Giant Enhancement of Perpendicular Magnetic Anisotropy and Field-Free Switching Through Interfacial Engineering in Pt/Co/Pt Heterostructures

The enhancement of perpendicular magnetic anisotropy (PMA) is critical for the continuous growth of magnetic memory density. Material systems that possess high interfacial PMA typically involve strong spin-orbit coupling (SOC) or transition metal/oxide interfaces. In contrast, the role of 3d light metals in enhancing the interfacial PMA has been less investigated. This study demonstrated that the insertion of a few atomic Cr layers into Pt/Co/Pt/Ta heterostructures with Cr between the 1 atomic Pt layer and the 3 nm Ta overlayer enhanced the effective PMA energy (K_\rm eff) by a factor of 4. First-principles calculations revealed that the underlying mechanism originated from Cr-Pt d-orbital hybridization, leading to a corresponding orbital redistribution and significantly increasing the magnetic anisotropy energy.

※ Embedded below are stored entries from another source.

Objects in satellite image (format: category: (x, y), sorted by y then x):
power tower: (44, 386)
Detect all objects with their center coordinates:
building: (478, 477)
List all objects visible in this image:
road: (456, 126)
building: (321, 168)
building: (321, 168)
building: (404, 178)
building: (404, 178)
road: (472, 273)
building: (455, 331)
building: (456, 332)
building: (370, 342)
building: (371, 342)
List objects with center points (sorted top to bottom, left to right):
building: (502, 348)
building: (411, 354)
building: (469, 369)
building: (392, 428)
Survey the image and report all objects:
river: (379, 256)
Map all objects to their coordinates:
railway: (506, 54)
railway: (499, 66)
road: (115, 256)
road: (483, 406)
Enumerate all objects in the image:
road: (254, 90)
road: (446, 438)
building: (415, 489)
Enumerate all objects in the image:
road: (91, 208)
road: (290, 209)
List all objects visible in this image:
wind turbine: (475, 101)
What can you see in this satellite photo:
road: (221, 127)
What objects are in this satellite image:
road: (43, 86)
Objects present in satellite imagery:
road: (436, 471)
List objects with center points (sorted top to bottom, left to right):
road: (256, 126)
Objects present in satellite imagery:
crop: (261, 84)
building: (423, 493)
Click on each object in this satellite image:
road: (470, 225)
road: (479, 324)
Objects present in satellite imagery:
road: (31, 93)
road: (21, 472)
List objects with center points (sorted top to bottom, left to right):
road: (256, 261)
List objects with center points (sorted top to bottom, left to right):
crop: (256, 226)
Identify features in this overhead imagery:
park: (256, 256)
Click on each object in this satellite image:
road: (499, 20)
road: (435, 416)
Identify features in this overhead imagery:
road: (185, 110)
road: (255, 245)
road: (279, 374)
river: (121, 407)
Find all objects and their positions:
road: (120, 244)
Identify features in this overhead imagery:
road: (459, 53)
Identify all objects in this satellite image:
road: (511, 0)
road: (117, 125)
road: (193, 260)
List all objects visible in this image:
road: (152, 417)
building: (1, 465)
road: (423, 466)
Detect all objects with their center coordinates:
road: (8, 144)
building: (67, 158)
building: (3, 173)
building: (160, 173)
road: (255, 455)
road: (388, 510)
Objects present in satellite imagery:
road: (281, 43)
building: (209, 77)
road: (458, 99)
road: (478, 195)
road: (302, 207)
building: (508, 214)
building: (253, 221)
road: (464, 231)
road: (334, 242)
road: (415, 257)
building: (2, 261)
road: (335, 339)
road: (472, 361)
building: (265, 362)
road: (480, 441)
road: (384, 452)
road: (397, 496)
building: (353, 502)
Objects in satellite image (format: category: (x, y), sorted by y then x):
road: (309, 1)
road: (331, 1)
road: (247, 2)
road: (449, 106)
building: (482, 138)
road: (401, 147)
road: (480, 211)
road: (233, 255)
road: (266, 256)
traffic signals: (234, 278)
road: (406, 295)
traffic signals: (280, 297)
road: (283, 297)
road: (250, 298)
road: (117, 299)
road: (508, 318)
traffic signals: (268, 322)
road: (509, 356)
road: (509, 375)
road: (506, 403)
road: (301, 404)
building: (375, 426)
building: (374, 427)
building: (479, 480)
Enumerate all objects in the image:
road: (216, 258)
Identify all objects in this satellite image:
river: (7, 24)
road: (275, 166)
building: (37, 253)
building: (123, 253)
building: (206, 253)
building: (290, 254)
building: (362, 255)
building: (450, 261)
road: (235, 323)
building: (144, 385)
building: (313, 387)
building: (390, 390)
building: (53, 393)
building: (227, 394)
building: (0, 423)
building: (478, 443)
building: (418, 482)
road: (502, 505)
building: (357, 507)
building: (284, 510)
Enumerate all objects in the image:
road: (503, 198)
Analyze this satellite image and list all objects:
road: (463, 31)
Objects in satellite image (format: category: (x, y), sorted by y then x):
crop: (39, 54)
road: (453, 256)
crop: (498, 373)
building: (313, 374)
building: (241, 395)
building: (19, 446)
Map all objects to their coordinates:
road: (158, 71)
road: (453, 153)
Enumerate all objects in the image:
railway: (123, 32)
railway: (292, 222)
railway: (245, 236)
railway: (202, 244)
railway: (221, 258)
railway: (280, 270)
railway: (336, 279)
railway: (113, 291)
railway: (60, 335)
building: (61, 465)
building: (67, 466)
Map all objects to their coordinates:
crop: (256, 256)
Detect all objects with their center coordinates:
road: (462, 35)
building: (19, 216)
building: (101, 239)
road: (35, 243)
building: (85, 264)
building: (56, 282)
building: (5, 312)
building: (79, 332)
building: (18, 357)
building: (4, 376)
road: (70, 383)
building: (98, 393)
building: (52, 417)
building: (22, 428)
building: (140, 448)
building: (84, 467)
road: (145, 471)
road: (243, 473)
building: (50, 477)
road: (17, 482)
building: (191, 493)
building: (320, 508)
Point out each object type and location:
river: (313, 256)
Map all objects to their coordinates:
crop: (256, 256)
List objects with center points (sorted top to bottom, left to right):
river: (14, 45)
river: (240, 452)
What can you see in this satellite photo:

The progressive reduction in the spin-orbit torque (SOT) efficiency with increasing Cr thickness might stem from the enhanced orbital Rashba-Edelstein effect at the Pt/Cr interface. Furthermore, the wedging of a few atomic Cr layers caused the robust field-free SOT switching of perpendicular magnetization, which was due to the lateral PMA gradients enabled by the strong dependence of the PMA on the Cr thickness. The results provide a method for interfacial PMA enhancement by d-orbital hybridization of 3d-5d electrons and an alternative to field-free SOT switching towards low-power and high-density memory applications.